In the notice, the Cyberspace Administration also said central authorities and local Cyberspace Administration offices will establish files on news content creators, create a blacklist, and potentially implement a system to report news writers who don’t follow guidelines.

Increasingly, ordinary Chinese citizens and freelance journalists are turning to the internet to release information, some of which may get in the cross hairs of Chinese authorities. In China, information is still severely restricted by a firewall, and Chinese authorities constantly censor content that does not toe the Party line—from politics to the environment to any news headlines that may put the CCP in an unsavory light. Staff at internet companies are hired to monitor content and report users who express dissent.

In September, a journalist who published an online story about missing university students in Wuhan City was detained by local police. His story, which was reposted many times, was pulled quickly.

Former journalist Wei noted that many ordinary citizens are capable of collecting and disseminating first-hand information on the Internet. “If you take a video of something, post it on the Internet, the CCP cannot completely control that. So now it is using methods like requiring online registration using your real name, or establishing a credit record [for how someone is behaving online].”

In September, for example, a user on the popular instant messaging service WeChat posted evidence of pirated books in the collection of a renowned Beijing library. The library was shut down as a result. In this case, the authorities sided with the WeChat user.
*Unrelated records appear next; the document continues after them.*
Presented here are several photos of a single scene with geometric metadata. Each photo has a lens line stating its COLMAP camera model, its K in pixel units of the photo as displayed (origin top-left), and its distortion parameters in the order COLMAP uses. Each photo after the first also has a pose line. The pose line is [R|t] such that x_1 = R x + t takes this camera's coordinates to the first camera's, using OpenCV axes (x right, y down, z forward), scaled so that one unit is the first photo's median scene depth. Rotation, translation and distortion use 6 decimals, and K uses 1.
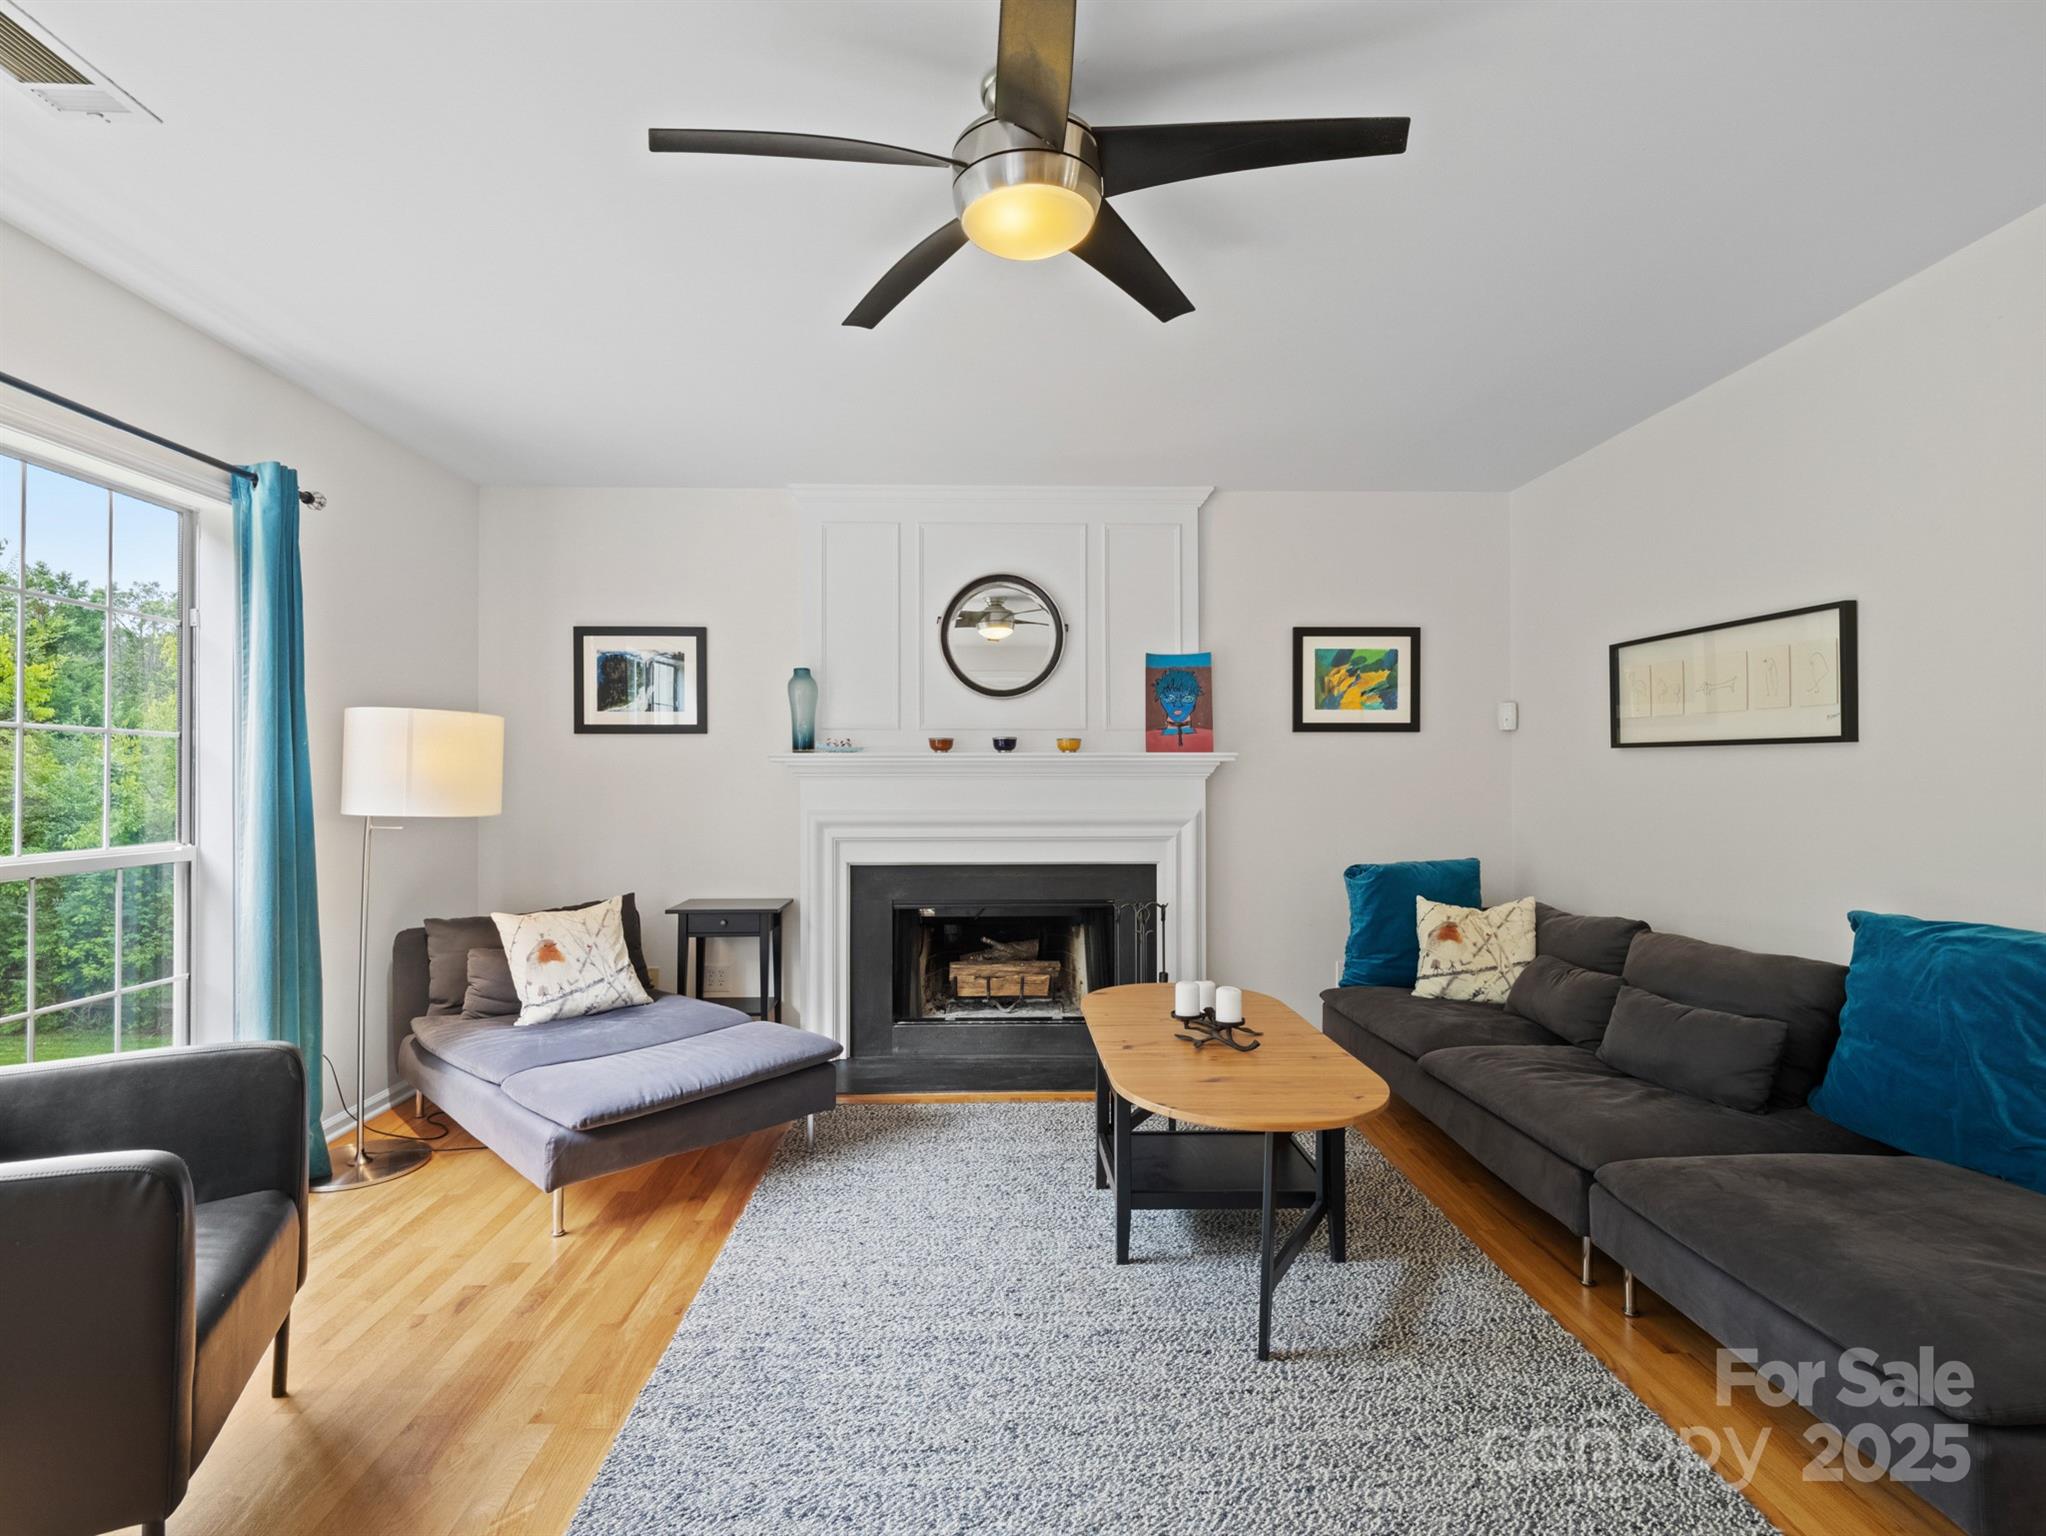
lens RADIAL K [[981.8, 0, 1014.6], [0, 981.8, 770.8], [0, 0, 1]] dist [0.002091, -0.004204]
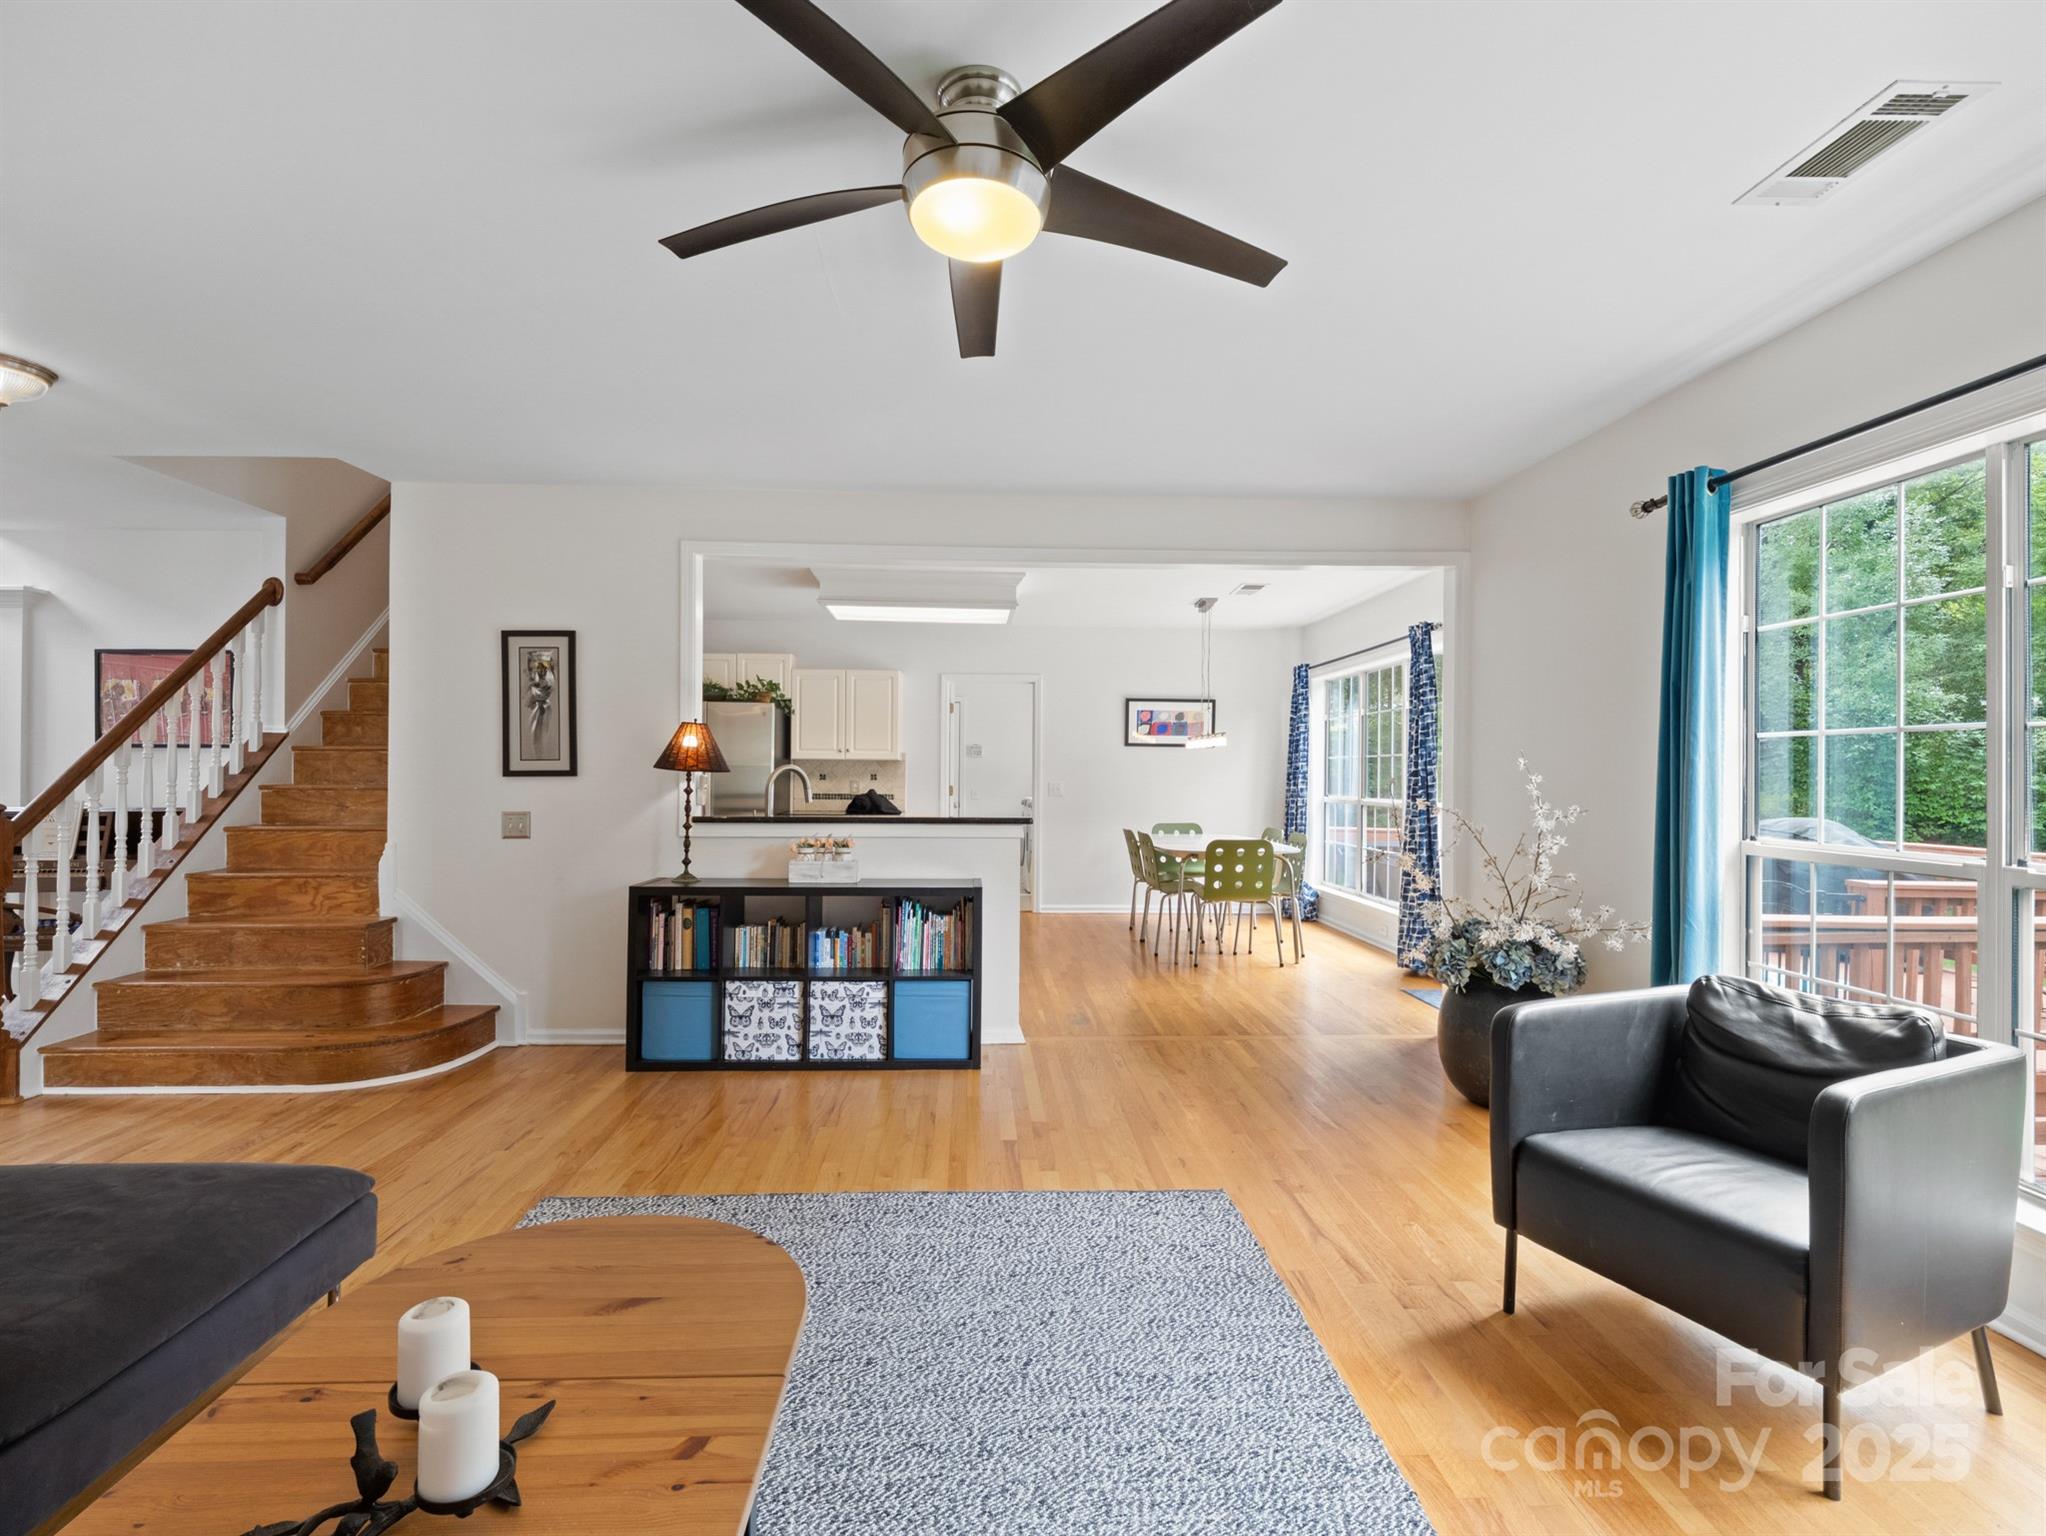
lens RADIAL K [[981.8, 0, 1019.6], [0, 981.8, 760.3], [0, 0, 1]] dist [0.002091, -0.004204]
pose [[-0.999769, -0.005538, -0.020789, -0.005864], [-0.005244, 0.999886, -0.014159, 0.002259], [0.020865, -0.014047, -0.999684, 0.856225]]
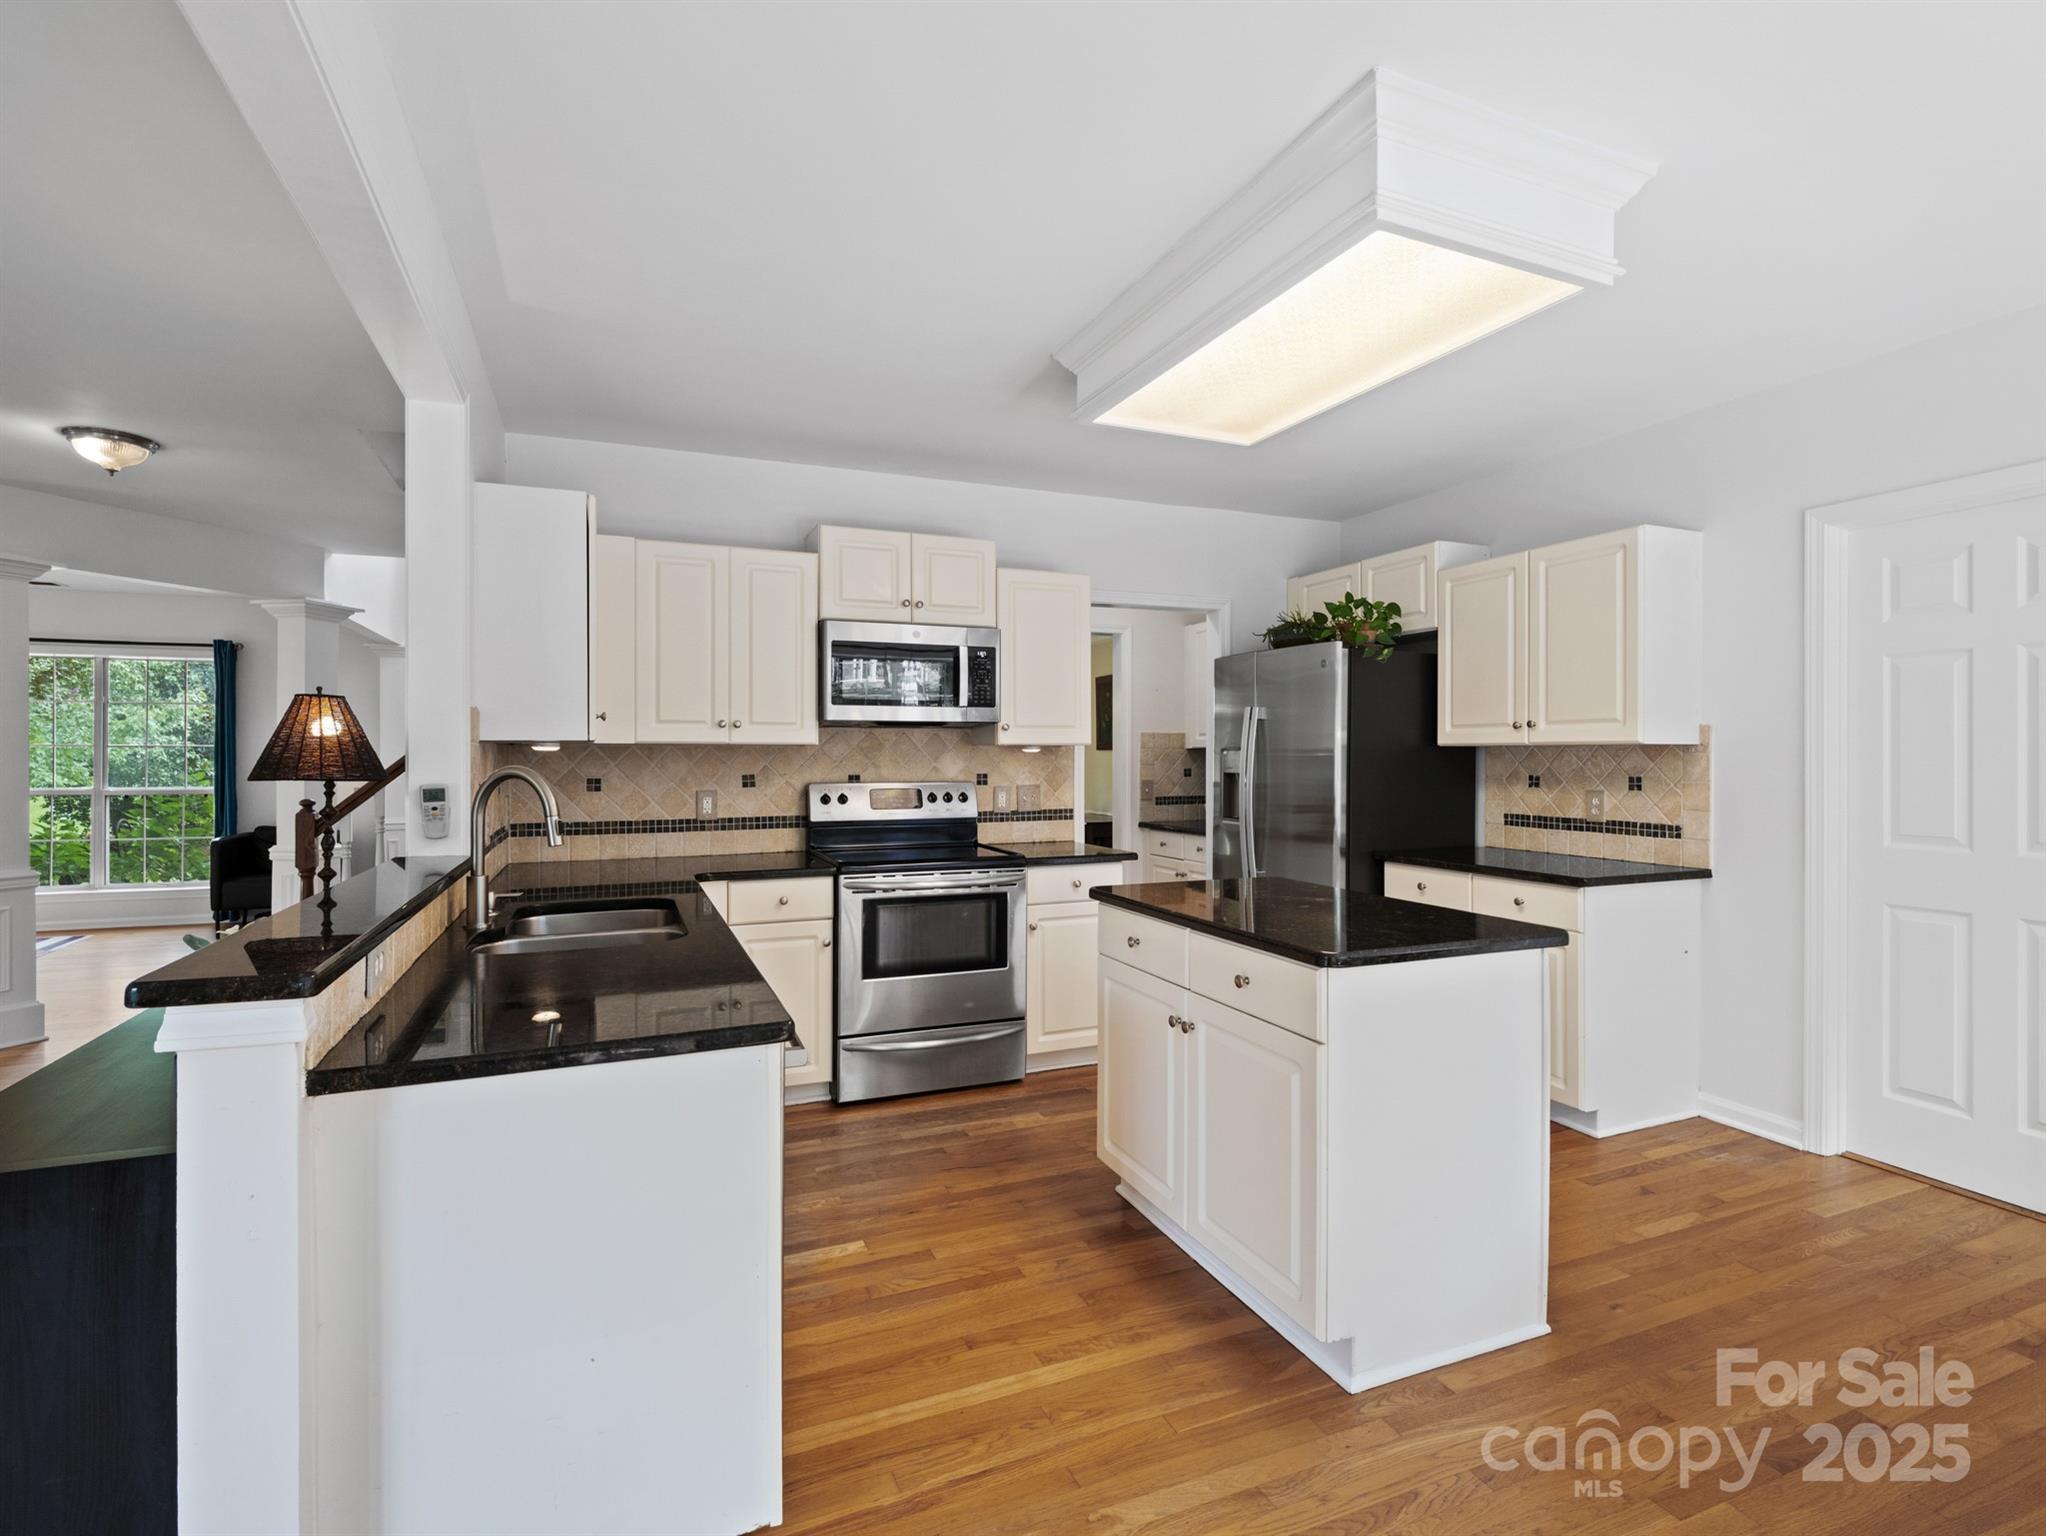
lens RADIAL K [[981.8, 0, 1018.3], [0, 981.8, 747.4], [0, 0, 1]] dist [0.002091, -0.004204]
pose [[-0.361321, 0.009723, 0.932391, -0.372546], [-0.001691, 0.999937, -0.011083, -0.011970], [-0.932440, -0.005581, -0.361282, -0.334642]]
But if a user has posted something the authorities don’t approve of, they can immediately find out your identity, as WeChat users are required to register with a cell phone number.

In May, the Ministry of Industry and Information Technology mandated all telecoms operators to require their users to use real names when registering. All cellphone users were also required to register with their real names.

On China’s Twitter-like microblogging service, Sina Weibo, some netizens reacted to the news sarcastically.

One from Shanxi Province posted, “Everything is shut down, and only People’s Daily, Xinhua, CCTV [all state mouthpiece media] will be left.”

Another from Shandong Province simply wrote, “a free country.”